+++ Excerpted records +++

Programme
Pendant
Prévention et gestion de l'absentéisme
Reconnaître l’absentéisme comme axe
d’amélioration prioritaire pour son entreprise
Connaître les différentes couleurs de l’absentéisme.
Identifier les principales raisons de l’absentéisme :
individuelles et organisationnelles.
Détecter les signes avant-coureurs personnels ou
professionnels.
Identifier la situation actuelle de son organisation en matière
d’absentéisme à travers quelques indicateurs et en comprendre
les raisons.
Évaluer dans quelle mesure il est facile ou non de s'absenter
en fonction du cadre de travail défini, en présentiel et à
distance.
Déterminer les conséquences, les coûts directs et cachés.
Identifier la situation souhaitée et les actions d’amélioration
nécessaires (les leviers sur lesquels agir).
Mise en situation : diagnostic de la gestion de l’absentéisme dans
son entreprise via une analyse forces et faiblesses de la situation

+++

**What is expected:**
Present every line of the items above as a numbered list, omitting any blank lines.

**Result below:**
1. Programme
2. Pendant
3. Prévention et gestion de l'absentéisme
4. Reconnaître l’absentéisme comme axe
5. d’amélioration prioritaire pour son entreprise
6. Connaître les différentes couleurs de l’absentéisme.
7. Identifier les principales raisons de l’absentéisme :
8. individuelles et organisationnelles.
9. Détecter les signes avant-coureurs personnels ou
10. professionnels.
11. Identifier la situation actuelle de son organisation en matière
12. d’absentéisme à travers quelques indicateurs et en comprendre
13. les raisons.
14. Évaluer dans quelle mesure il est facile ou non de s'absenter
15. en fonction du cadre de travail défini, en présentiel et à
16. distance.
17. Déterminer les conséquences, les coûts directs et cachés.
18. Identifier la situation souhaitée et les actions d’amélioration
19. nécessaires (les leviers sur lesquels agir).
20. Mise en situation : diagnostic de la gestion de l’absentéisme dans
21. son entreprise via une analyse forces et faiblesses de la situation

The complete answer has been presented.